London/Chicago - The first wave of the
Covid-19 pandemic may be waning. For vaccine developers, that
could be a problem.
Scientists in Europe and the United States say the relative
success of draconian lockdown and social distancing policies in
some areas and countries means virus transmission rates may be
at such low levels that there is not enough disease circulating
to truly test potential vaccines.
They may need to look further afield, to pandemic hotspots
in Africa and Latin America, to get convincing results.
"Ironically, if we're really successful using public health
measures to stamp out the hot spots of viral infection, it will
be harder to test the vaccine," said Francis Collins, director
of the National Institutes of Health in the United States.
A vaccine is seen as essential to ending a pandemic that has
killed nearly 370 000 people and infected more than 6 million so
far, with world leaders looking at inoculation as the only real
way to restart their stalled economies.
But running large-scale clinical trials of potential
vaccines against a completely new disease at speed is complex,
scientists say. Showing efficacy in those trials during a
fluctuating pandemic adds extra difficulty - and doing so when
outbreaks are waning makes it harder still.
....
• **Exercise description**
Write out the passage from the vaccine trials article word for word, starting with "London/Chicago - The" and going on through "get convincing results.".

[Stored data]
....
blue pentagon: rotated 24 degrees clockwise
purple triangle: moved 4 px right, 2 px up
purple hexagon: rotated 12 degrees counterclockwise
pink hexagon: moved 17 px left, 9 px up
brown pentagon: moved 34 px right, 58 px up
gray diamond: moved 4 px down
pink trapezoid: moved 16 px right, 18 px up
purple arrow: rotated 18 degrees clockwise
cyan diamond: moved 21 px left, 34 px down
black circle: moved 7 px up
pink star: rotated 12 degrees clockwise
....
• **Task solution**
London/Chicago - The first wave of the
Covid-19 pandemic may be waning. For vaccine developers, that
could be a problem.
Scientists in Europe and the United States say the relative
success of draconian lockdown and social distancing policies in
some areas and countries means virus transmission rates may be
at such low levels that there is not enough disease circulating
to truly test potential vaccines.
They may need to look further afield, to pandemic hotspots
in Africa and Latin America, to get convincing results.